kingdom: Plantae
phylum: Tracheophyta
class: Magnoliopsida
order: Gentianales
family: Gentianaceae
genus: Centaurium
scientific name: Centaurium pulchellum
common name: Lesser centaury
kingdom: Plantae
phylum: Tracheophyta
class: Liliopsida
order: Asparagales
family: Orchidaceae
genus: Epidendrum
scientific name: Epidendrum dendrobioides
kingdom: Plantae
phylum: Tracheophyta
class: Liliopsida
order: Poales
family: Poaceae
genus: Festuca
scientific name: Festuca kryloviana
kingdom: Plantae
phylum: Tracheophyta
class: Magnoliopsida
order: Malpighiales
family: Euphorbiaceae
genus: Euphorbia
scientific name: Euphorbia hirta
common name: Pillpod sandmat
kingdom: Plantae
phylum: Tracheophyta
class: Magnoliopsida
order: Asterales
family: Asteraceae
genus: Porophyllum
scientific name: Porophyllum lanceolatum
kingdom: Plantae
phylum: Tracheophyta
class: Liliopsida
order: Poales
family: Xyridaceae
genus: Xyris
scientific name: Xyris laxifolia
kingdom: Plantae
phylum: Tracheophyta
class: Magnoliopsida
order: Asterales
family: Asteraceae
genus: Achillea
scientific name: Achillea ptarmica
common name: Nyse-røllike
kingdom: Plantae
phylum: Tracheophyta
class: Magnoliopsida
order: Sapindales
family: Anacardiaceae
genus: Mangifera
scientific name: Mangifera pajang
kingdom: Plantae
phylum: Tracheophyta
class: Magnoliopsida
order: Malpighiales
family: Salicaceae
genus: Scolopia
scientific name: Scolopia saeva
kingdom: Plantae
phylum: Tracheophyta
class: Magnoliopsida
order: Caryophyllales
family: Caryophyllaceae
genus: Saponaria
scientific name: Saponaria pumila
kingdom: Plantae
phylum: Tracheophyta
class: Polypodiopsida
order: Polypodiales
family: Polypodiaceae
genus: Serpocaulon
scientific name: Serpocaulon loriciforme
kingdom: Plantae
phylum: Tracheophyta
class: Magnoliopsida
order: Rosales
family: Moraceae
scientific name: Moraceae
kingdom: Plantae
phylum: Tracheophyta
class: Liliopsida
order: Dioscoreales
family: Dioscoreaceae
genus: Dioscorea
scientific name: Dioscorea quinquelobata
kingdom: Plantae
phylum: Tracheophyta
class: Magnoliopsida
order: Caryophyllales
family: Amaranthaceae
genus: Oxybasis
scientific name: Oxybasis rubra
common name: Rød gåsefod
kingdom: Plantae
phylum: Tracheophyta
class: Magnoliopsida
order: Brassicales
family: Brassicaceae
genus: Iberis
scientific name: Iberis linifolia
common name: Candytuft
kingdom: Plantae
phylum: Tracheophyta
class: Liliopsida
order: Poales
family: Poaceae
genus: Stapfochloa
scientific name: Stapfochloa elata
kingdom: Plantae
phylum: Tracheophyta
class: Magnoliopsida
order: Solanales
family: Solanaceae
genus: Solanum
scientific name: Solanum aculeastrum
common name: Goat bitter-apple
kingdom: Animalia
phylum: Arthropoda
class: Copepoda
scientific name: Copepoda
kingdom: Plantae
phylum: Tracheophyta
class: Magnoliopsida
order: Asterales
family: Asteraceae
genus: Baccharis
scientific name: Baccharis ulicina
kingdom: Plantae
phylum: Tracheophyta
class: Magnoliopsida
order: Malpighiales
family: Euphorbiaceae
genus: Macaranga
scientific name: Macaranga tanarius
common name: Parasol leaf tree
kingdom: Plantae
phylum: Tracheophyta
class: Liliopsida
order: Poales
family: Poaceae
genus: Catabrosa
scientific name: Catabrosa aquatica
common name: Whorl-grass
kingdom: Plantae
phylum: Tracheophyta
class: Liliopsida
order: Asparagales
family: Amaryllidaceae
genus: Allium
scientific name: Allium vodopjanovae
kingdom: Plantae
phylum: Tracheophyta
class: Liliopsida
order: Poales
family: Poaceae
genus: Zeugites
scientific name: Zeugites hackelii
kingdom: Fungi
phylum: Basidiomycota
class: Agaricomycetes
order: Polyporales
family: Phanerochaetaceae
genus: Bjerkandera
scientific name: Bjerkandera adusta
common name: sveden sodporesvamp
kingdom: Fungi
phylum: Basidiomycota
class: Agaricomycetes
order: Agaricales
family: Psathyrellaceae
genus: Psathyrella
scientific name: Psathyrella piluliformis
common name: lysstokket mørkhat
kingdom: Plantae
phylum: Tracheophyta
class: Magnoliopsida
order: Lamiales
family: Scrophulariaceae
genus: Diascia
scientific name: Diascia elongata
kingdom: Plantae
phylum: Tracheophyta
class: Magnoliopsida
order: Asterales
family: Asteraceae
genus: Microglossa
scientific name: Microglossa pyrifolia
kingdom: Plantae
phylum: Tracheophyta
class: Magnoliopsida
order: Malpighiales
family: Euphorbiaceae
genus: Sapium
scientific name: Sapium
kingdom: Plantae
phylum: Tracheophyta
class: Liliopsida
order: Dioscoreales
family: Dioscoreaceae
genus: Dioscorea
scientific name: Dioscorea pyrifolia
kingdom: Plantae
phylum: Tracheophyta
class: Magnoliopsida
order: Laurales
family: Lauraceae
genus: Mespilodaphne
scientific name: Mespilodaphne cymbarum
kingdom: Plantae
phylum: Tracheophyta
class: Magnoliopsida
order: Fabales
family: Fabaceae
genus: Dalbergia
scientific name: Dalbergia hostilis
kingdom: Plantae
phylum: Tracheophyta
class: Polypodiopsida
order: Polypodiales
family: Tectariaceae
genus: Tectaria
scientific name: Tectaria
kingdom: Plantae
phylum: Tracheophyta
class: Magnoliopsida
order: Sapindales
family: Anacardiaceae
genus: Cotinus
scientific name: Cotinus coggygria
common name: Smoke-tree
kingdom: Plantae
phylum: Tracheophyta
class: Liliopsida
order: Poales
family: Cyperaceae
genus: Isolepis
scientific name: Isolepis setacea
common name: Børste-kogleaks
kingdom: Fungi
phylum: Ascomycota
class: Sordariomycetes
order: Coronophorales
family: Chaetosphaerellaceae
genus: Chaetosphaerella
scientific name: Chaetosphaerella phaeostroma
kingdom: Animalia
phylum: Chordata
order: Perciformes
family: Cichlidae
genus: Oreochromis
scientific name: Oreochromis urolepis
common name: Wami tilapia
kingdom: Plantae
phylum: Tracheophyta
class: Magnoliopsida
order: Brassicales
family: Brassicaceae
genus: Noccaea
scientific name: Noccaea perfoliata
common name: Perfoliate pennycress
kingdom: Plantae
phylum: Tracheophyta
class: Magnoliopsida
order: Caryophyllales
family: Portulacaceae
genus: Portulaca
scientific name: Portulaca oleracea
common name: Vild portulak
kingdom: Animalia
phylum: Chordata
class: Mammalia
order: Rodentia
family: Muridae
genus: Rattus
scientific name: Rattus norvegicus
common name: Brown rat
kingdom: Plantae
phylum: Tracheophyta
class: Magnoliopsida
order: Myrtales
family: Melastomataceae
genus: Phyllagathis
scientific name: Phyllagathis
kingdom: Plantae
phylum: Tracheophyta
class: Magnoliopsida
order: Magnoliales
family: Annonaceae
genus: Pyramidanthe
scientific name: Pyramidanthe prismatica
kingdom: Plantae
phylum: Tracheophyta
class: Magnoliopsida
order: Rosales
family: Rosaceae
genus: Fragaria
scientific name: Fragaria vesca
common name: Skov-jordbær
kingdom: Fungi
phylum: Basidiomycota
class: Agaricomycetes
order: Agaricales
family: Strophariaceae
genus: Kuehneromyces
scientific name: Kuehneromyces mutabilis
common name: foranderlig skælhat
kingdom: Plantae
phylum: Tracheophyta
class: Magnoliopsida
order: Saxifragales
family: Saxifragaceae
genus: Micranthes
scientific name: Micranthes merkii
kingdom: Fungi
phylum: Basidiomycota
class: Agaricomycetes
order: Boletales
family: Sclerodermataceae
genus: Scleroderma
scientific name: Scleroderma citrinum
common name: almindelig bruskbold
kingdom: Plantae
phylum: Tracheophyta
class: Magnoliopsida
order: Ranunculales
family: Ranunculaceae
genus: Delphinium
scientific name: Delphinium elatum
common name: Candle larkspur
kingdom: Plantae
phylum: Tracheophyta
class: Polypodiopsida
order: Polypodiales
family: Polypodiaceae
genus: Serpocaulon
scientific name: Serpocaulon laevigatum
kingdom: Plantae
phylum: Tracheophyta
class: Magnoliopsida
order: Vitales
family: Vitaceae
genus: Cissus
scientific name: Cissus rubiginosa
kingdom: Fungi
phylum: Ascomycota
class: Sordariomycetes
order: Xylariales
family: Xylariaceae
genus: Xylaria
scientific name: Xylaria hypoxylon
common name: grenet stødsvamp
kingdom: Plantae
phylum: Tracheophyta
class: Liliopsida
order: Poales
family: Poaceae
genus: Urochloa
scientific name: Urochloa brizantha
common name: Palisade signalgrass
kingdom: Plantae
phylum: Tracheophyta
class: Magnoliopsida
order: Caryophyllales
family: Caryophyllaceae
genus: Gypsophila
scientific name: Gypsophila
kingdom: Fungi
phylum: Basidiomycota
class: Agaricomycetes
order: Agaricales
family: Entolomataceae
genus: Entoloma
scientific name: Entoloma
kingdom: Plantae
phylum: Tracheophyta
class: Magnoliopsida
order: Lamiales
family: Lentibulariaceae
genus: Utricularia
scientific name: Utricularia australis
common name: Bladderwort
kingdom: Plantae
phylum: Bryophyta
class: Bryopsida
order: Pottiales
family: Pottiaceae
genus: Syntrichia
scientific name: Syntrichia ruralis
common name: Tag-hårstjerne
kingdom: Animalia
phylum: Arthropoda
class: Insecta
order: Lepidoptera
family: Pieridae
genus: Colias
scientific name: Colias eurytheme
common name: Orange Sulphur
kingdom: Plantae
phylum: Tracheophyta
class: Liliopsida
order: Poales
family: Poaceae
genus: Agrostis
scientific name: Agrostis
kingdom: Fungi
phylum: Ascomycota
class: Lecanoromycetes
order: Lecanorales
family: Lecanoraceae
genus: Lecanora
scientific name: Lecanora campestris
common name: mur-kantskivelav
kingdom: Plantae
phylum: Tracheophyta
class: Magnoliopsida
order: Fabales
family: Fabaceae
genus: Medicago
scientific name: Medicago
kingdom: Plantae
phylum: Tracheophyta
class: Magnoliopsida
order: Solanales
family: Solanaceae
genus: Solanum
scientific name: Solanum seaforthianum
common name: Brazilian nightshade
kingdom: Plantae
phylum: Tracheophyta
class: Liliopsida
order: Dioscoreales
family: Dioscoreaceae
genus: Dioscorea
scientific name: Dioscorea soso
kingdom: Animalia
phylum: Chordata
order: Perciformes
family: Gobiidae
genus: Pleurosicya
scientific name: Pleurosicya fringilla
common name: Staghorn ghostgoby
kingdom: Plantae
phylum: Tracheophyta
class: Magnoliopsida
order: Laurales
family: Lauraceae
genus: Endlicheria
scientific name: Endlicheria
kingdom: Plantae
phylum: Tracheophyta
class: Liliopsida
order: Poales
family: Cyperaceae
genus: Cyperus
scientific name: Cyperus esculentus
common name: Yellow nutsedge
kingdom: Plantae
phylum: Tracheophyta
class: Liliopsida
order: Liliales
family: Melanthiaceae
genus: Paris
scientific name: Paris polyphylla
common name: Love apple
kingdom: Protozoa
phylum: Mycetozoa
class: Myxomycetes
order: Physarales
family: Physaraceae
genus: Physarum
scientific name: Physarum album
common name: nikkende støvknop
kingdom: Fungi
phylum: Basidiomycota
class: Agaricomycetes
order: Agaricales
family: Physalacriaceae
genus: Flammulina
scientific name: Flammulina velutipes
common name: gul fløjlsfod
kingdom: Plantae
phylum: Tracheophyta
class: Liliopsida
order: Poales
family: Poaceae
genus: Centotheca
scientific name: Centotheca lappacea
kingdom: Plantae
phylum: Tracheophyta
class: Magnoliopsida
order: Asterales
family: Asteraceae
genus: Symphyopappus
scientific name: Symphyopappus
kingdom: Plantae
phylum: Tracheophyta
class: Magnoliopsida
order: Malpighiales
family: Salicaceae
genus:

###

● **Required task**
Rewrite everything from the line containing "common name: Whorl-grass" down to the line containing "genus: Diascia", swapping "phylum" for "division" and leaving everything else unchanged.

● **Response to this exercise**
common name: Whorl-grass
kingdom: Plantae
division: Tracheophyta
class: Liliopsida
order: Asparagales
family: Amaryllidaceae
genus: Allium
scientific name: Allium vodopjanovae
kingdom: Plantae
division: Tracheophyta
class: Liliopsida
order: Poales
family: Poaceae
genus: Zeugites
scientific name: Zeugites hackelii
kingdom: Fungi
division: Basidiomycota
class: Agaricomycetes
order: Polyporales
family: Phanerochaetaceae
genus: Bjerkandera
scientific name: Bjerkandera adusta
common name: sveden sodporesvamp
kingdom: Fungi
division: Basidiomycota
class: Agaricomycetes
order: Agaricales
family: Psathyrellaceae
genus: Psathyrella
scientific name: Psathyrella piluliformis
common name: lysstokket mørkhat
kingdom: Plantae
division: Tracheophyta
class: Magnoliopsida
order: Lamiales
family: Scrophulariaceae
genus: Diascia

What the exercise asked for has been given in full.